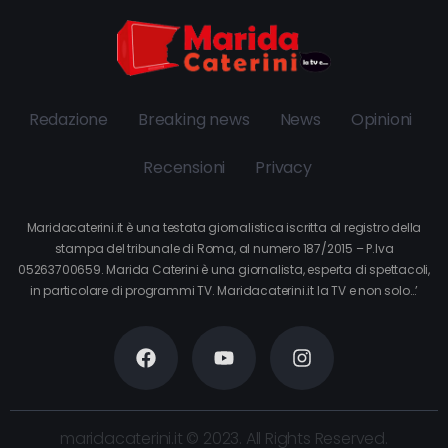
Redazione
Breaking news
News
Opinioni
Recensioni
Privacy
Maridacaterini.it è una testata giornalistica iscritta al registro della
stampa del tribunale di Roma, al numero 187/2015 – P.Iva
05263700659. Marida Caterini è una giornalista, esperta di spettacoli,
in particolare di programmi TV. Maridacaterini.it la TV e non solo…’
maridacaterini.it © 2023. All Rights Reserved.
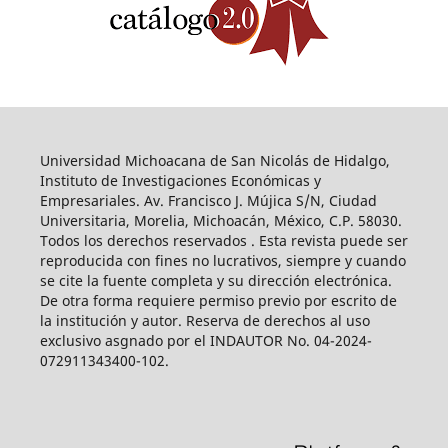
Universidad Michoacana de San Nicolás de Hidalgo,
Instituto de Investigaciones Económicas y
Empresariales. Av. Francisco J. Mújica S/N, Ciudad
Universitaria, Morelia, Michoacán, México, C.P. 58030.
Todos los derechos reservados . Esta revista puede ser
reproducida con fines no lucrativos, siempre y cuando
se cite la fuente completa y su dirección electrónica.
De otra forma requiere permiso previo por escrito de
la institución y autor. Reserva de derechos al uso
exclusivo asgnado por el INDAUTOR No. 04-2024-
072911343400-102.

★ ★ ★

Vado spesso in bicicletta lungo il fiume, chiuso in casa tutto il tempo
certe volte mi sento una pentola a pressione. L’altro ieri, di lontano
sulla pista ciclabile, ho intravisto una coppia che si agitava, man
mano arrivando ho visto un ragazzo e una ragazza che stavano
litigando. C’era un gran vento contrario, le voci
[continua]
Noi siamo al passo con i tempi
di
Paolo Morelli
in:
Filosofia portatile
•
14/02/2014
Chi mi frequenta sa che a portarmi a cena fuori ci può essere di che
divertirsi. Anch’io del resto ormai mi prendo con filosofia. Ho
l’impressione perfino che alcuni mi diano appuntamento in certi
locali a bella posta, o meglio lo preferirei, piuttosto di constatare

★ ★ ★

Task directions: Begin at the line in the rows above that has "Universidad Michoacana de" and stop after the line that has "072911343400-102.". Set those lines out as a JSON list of strings, one string per line, with blank lines omitted.

Result of the task:
[
  "Universidad Michoacana de San Nicolás de Hidalgo,",
  "Instituto de Investigaciones Económicas y",
  "Empresariales. Av. Francisco J. Mújica S/N, Ciudad",
  "Universitaria, Morelia, Michoacán, México, C.P. 58030.",
  "Todos los derechos reservados . Esta revista puede ser",
  "reproducida con fines no lucrativos, siempre y cuando",
  "se cite la fuente completa y su dirección electrónica.",
  "De otra forma requiere permiso previo por escrito de",
  "la institución y autor. Reserva de derechos al uso",
  "exclusivo asgnado por el INDAUTOR No. 04-2024-",
  "072911343400-102."
]